Avalanche deixa dez alpinistas desaparecidos no Broad Peak

Uma avalanche atingiu a manhã de quinta-feira a expedição liderada pelo alpinista britânico nascido no Nepal, Nirmal Purja, no Broad Peak, a 12ª montanha mais alta do mundo com 8.047 metros de altitude, localizada no norte do Paquistão. O Clube Alpino do Paquistão recebeu relatos iniciais de que a equipe, composta por dez alpinistas internacionais e dois guias locais, ficou sem comunicação após o deslizamento de neve, conforme comunicado divulgado pelo vice‑presidente Karrar Haidri. Entre os membros estavam cinco nepaleses, o paquistanês Sohail Sakhi, a omanense Nathira, a americana Mallory Geis, o chinês Wang e outro alpinista estrangeiro ainda não identificado. O presidente do clube, major‑general Irfan Arshad, afirmou que autoridades governamentais foram acionadas para viabilizar uma operação de busca e resgate, mobilizando helicópteros e recursos dependentes das condições climáticas. O Broad Peak, parte da cordilheira do Karakoram, atrai alpinistas de todo o globo devido ao seu desafio técnico. A expedição partiu da pequena cidade de Askole, ponto de partida habitual para escaladas de picos acima de 8 mil metros, organizada pela empresa de turismo paquistanesa Moving Mountains. A empresa havia anunciado a jornada como a primeira tentativa de Mallory Geis na região e a última escalada planejada para Sohail Sakhi, que também atua como guia, geógrafo e fotógrafo de alta montanha. A iniciativa foi divulgada nas redes sociais, onde Geis relatou fechar seu estúdio de pilates para enfrentar o “enorme salto de fé” na montanha. Até o momento, o clube informou que todos os esforços estão sendo feitos para mobilizar rapidamente helicópteros e equipes de resgate, embora a operação dependa das condições climáticas e operacionais da região. Nenhum dos alpinistas foi localizado, e não há comunicação com a equipe desde o incidente. O clube manteve solidariedade às famílias dos montanhistas e à comunidade internacional de alpinismo, mas não detalhou prazos nem recursos específicos que já estejam em campo. A ausência de informações sobre o número exato de helicópteros disponíveis, a capacidade de acesso ao cume e a resposta das autoridades paquistanesas deixa dúvidas sobre a efetividade da operação. Enquanto o clima permanece desfavorável, a busca continua sem indicações claras de progresso, mantendo a situação de incerteza para as famílias e para a comunidade de escaladores.

Problema proposto
Segundo o texto sobre a avalanche no Broad Peak, qual empresa organizou a expedição? Os registros provêm de uma fonte diferente da do texto.

Dados brutos
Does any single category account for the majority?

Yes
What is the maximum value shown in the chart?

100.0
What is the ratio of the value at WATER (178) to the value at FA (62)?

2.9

Área de resposta
A empresa de turismo paquistanesa Moving Mountains.